Celebrate Black History Month with these virtual programs at CCPL
CHARLESTON, S.C. - Throughout the month of February the Charleston County Public Library celebrates Black History Month with programs for all ages. These programs prompt us to remember important people, events, achievements and contributions by African Americans to the arts, literature, sports and pop culture.
Whether you're into history, learning about the Gullah culture, tales from the high seas, or games and activities, there's something for everyone.
For the kids, we have 6 Black History Month-themed storytimes full of books, songs, and activities. You can join our librarians for storytime on Facebook on Feb. 1, 5, 10, 15, 23, and 26 and 10 a.m.
Each Friday during the month, the Charleston Time Machine will observe Black History Month with a series of new podcasts focusing on the stories of four forgotten Charlestonians. Ranging from the colonial era to the twentieth century, their stories provide valuable glimpses into the lives of men and women who struggled for recognition and justice within a society founded on institutional discrimination.
Also on Feb. 1, we're kicking off the month with a special musical performance from Karlus Trapp titled "The Roots of Black Music in America." The performance will be available to view on for 15 days.
On Feb. 4 at 6 p.m., the National Book Foundation is hosting an author talk titled "Black History Re-Examined" that will deconstruct and re-contextualize Black experiences in America with 2020 National Book Award–honored authors Tamara Payne (The Dead Are Arising: The Life of Malcolm X, Winner, Nonfiction) and Isabel Wilkerson (Caste: The Origins of Our Discontent, Longlist, Nonfiction).

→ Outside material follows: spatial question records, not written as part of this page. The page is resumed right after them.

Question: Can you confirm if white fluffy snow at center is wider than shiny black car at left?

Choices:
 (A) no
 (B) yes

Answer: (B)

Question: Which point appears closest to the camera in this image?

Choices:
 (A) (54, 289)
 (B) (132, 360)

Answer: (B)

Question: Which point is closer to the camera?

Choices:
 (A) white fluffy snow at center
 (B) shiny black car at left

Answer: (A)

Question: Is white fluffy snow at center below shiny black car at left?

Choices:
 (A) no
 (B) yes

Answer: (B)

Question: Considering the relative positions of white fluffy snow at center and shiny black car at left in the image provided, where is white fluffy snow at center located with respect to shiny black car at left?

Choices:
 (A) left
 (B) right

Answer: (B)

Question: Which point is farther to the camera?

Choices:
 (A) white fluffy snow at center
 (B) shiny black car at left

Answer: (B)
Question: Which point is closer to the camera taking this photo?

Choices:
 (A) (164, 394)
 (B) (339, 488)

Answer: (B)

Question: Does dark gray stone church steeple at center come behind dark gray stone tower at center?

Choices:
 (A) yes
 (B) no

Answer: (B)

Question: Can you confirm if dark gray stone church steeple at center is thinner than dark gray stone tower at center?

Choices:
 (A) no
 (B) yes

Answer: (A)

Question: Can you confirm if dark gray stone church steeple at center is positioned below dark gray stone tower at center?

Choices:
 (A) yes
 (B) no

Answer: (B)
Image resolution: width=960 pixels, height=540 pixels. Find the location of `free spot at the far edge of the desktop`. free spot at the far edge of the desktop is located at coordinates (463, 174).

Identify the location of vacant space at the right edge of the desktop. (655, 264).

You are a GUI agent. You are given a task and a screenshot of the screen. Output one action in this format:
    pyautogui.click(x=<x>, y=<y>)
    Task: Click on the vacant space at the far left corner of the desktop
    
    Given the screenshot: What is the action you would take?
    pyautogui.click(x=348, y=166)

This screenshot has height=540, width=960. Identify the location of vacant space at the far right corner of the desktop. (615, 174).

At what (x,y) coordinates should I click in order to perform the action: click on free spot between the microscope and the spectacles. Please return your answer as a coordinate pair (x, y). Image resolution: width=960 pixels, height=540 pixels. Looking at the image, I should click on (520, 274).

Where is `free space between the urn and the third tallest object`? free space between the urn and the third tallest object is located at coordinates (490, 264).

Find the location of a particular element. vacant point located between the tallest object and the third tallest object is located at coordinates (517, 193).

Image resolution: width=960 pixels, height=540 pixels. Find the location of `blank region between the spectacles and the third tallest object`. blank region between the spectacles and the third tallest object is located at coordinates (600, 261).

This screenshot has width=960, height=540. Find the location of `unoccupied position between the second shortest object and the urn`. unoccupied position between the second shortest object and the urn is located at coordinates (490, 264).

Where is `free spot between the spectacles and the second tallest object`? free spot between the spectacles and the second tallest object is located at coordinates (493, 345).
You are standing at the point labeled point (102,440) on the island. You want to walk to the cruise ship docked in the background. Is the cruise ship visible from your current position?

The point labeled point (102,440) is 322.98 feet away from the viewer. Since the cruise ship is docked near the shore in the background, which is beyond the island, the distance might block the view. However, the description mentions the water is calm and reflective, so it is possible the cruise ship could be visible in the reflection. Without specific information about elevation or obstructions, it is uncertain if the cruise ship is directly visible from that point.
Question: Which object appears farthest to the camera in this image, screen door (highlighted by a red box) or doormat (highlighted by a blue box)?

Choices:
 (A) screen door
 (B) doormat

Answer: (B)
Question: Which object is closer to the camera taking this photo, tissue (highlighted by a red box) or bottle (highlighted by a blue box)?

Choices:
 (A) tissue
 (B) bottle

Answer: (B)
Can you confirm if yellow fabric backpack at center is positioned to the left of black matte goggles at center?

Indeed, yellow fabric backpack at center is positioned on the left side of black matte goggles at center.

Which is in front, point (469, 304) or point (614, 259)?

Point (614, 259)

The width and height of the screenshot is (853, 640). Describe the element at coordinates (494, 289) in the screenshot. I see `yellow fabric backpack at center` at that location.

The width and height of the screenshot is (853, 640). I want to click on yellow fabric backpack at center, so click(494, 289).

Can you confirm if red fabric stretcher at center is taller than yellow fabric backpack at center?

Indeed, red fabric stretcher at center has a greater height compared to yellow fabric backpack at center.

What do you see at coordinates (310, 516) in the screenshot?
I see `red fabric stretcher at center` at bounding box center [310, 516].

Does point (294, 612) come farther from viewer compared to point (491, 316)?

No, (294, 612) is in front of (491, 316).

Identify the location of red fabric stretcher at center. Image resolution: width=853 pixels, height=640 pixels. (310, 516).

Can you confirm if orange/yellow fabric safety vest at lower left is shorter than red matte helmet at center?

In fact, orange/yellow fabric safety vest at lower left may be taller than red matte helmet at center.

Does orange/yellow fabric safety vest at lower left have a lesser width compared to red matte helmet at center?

Register here: https://www.ccpl.org/events/nbf-presents-black-history-reexamined
On Feb. 6 at 6 p.m., watch a special documentary on preserving organic farming the Gullah way.
On Feb. 13 at 6 p.m., we'll discuss Philip Reid and the Statue of Freedom as well as other contributions made by enslaves peoples.
Our "Read for Change" Book Club will meet twice in February, 16 and 23 at 6 p.m., to discuss 3 of the 8 pillars found in "Caste: The Origins of Our Discontent, Longlist, Nonfiction." The Zoom-based discussion will be led by Julian from the Wando Mount Pleasant Library. Register here for the event: https://www.ccpl.org/events/read-change-using-literacy-fight-racism-0
Also on Feb. 16, the National Book Foundation will host a special author talk to discuss Secrets of the New South. Join National Book Award–honored authors Jericho Brown (The Tradition, 2019 Poetry Finalist), Tayari Jones (An American Marriage, 2018 Fiction Longlist), and Deesha Philyaw (The Secret Lives of Church Ladies, 2020 Fiction Finalist) for a conversation on Southern literature and how Black writers are redefining stereotypes of the South, one poem, story, and secret at a time. Register here: https://www.ccpl.org/events/nbf-presents-secrets-south
On Feb. 17, CCPL and Spoleto Festival USA are teaming up for a book discussion on Zoom reflecting on the themes found in Spoleto’s opera Omar. Sign up for the discussion here: https://www.ccpl.org/events/book-discussion-spoleto-festival-usa-0
On Feb. 21 at 3 p.m., listen to "Lizzie Demands a Seat!: Elizabeth Jennings Fights for Streetcar Rights," written by Beth Anderson and illustrated by E. B. Lewis.
On Feb. 24, join us on Ovee for a special screening of Indie Lens Pop-Up's "Mr. SOUL!," the story of a public television variety show that offered an unfiltered, uncompromising celebration of Black literature, poetry, music, and politics—voices that had few other options for national television exposure.
And we'll round out the month with "Growing Gold" with Bill Green on Feb. 27 at 6 p.m. "Growing Gold" is a short documentary that showcases Bill and Sara Green of the Gullah Grub Restaurant as they try their hand at growing Carolina Gold Rice on their farm.